You can inspect the built-in Coders in the DataflowJavaSDK source.

Some of the default Coders do not support null values, often for efficiency. For example, DoubleCoder always encodes a double using 8 bytes; adding a bit to reflect whether the double is null would add a (padded) 9th byte to all non-null values.

It is possible to encode nullable values using the techniques outlined below.

  1. We generally recommend using AvroCoder to encode classes. AvroCoder has support for nullable fields annotated with the org.apache.avro.reflect.Nullable annotation:

    @DefaultCoder(AvroCoder.class)
    class MyClass {
      @Nullable String nullableField;
    }
    

    See the TrafficMaxLaneFlow for a more complete code example.

    AvroCoder also supports fields that include Null in a Union.

  2. We recommend using NullableCoder to encode nullable objects themselves. This implements the strategy in #1.
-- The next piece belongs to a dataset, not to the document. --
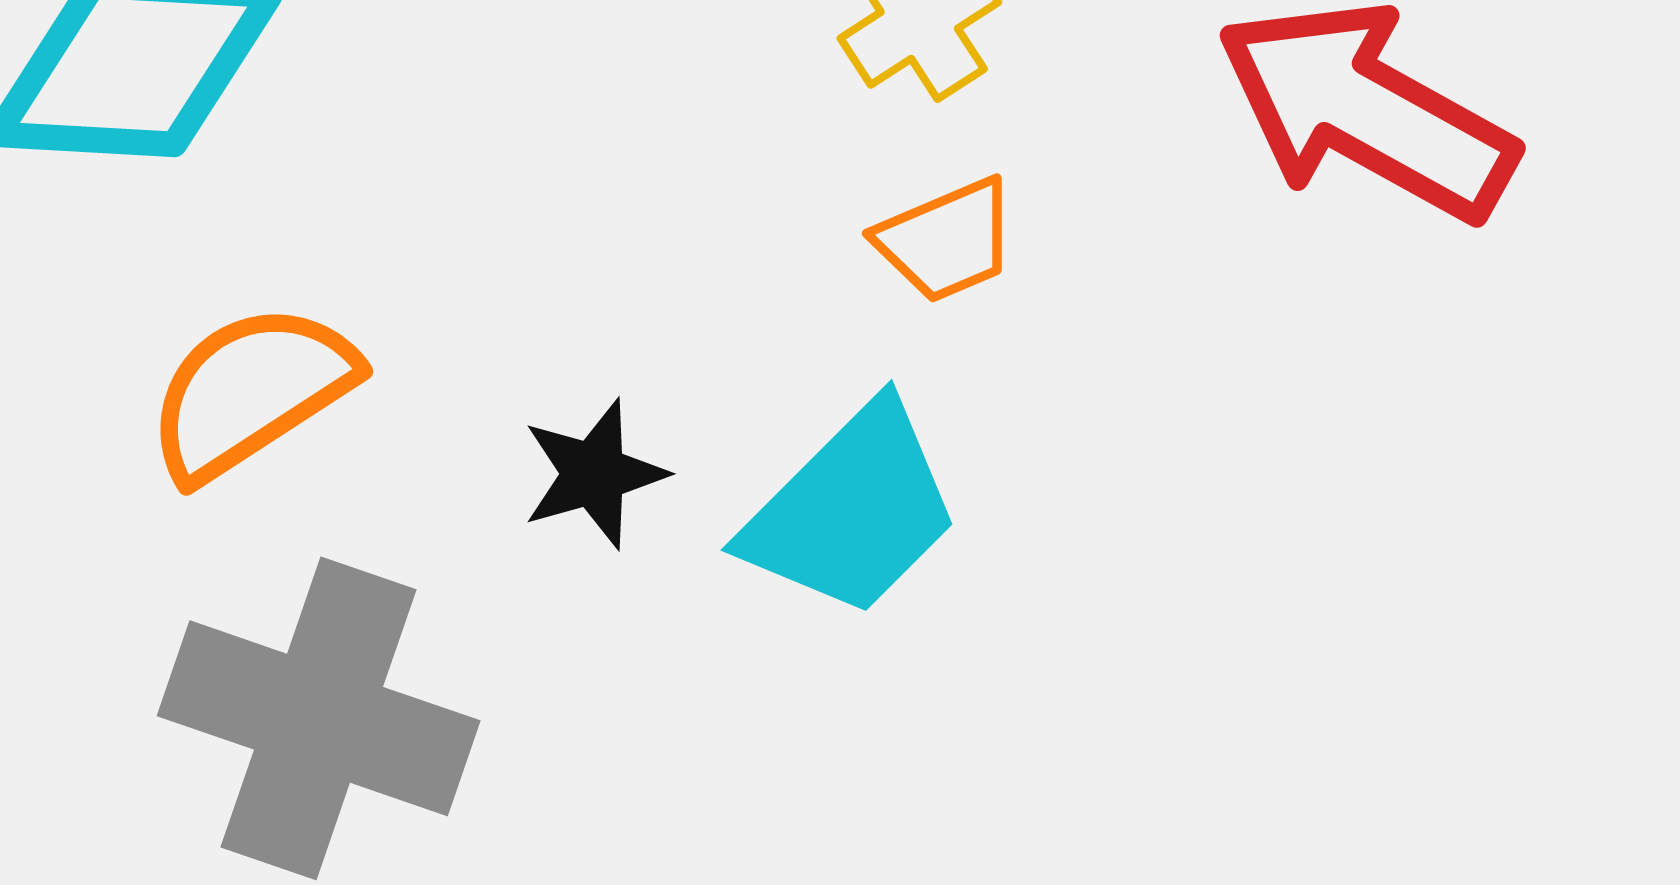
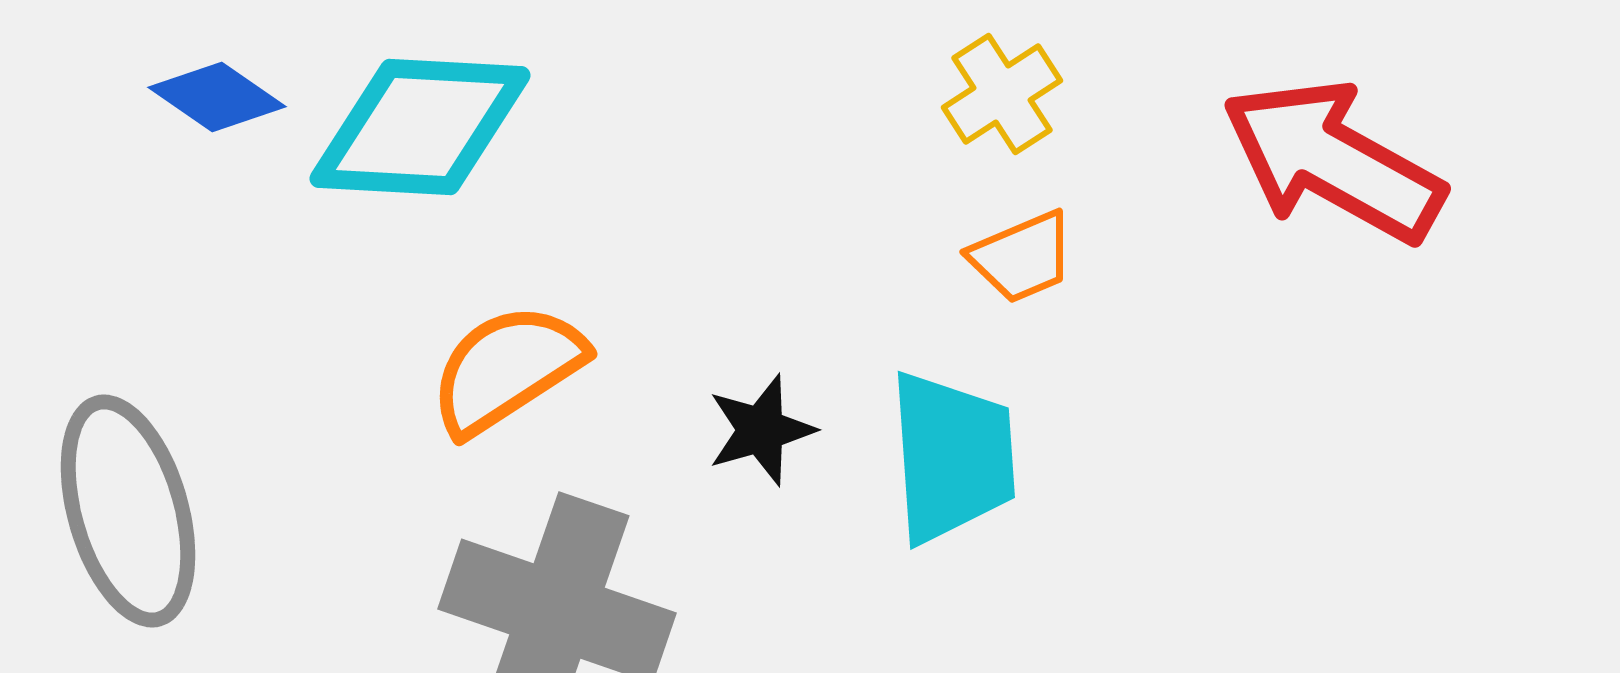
cyan trapezoid: (852, 510) -> (952, 457), turned -49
    For example, consider the following working code:

    PCollection<String> output =
        p.apply(Create.of(null, "test1", null, "test2", null)
            .withCoder(NullableCoder.of(String.class)));
    
  3. Nested null fields/objects are supported by many coders, as long as the nested coder supports null fields/objects.

    For example, the SDK should be able to infer a working coder using the default CoderRegistry for a List<MyClass> -- it should automatically use a ListCoder with a nested AvroCoder.

    Similarly, a List<String> with possibly-null entries can be encoded with the Coder:

    Coder<List<String>> coder = ListCoder.of(NullableCoder.of(String.class))
    

Finally, in some cases Coders must be deterministic, e.g., the key used for GroupByKey. In AvroCoder, the @Nullable fields are coded deterministically as long as the Coder for the base type is itself deterministic. Similarly, using NullableCoder should not affect whether an object can be encoded deterministically.